• IPA: /ˈkɒkl̩/

cockle (plural cockles)

  1. Any of various edible European bivalve mollusks, of the family Cardiidae, having heart-shaped shells.
  2. The shell of such a mollusk.
  3. (in the plural) One’s innermost feelings (only in the expression “the cockles of one’s heart”).
  4. (directly from French coquille) A wrinkle, pucker
  5. (by extension) A defect in sheepskin; firm dark nodules caused by the bites of keds on live sheep
  6. (mining, UK, Cornwall) The mineral black tourmaline or schorl.
  7. (UK) The fire chamber of a furnace.
  8. (UK) A kiln for drying hops; an oast.
  9. (UK) The dome of a heating furnace.
  • French: coque
  • German: Herzmuschel
  • Portuguese: berbigão
  • Russian: сердцеви́дка
  • Spanish: berberecho

cockle (cockles, present participle cockling; past and past participle cockled)

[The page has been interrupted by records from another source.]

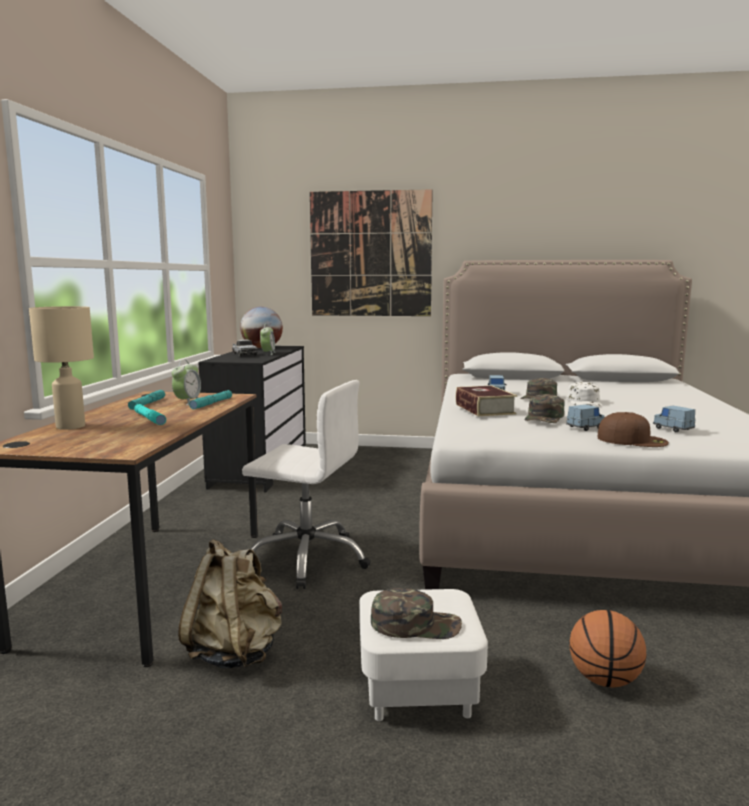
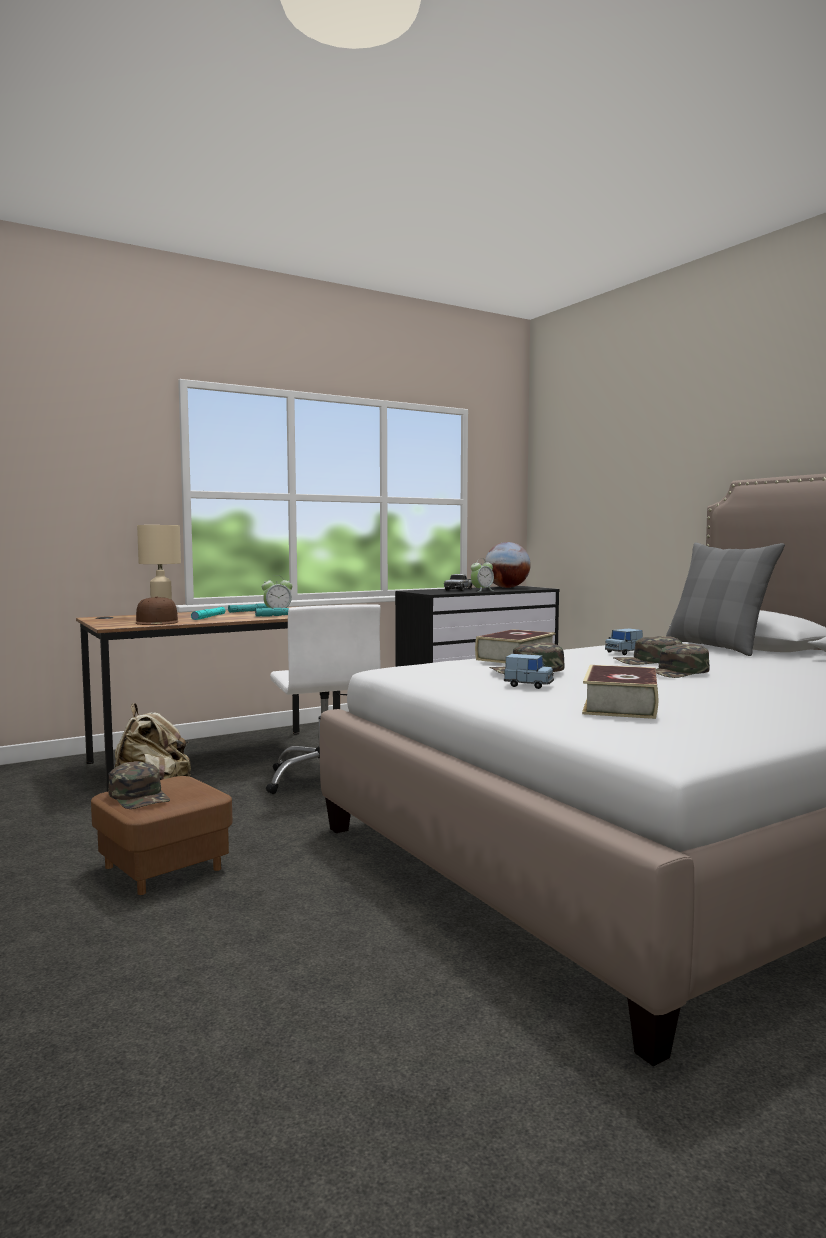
camera: 50 degrees right, 5 degrees down
(370, 254) = (642, 479): picture -> none
(418, 688) = (164, 868): white ottoman -> brown ottoman
(508, 381) = (717, 647): none -> grey pillow
(585, 402) = (676, 672): white cap -> green cap
(604, 680) = (264, 933): basketball -> none
(633, 440) = (514, 701): brown cap -> brown cap (157, 621)
(673, 429) = (620, 705): blue toy car -> book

  1. To cause to contract into wrinkles or ridges, as some kinds of cloth after a wetting; to pucker.

cockle (plural cockles)

  1. Any of several field weeds, such as the common corncockle (Agrostemma githago) and darnel ryegrass (Lolium temulentum).
    • 1855, Robert Browning, “Childe Roland to the Dark Tower Came”, X:
      But cockle, spurge, according to their law / Might propagate their kind, with none to awe, / You'd think; a burr had been a treasure trove.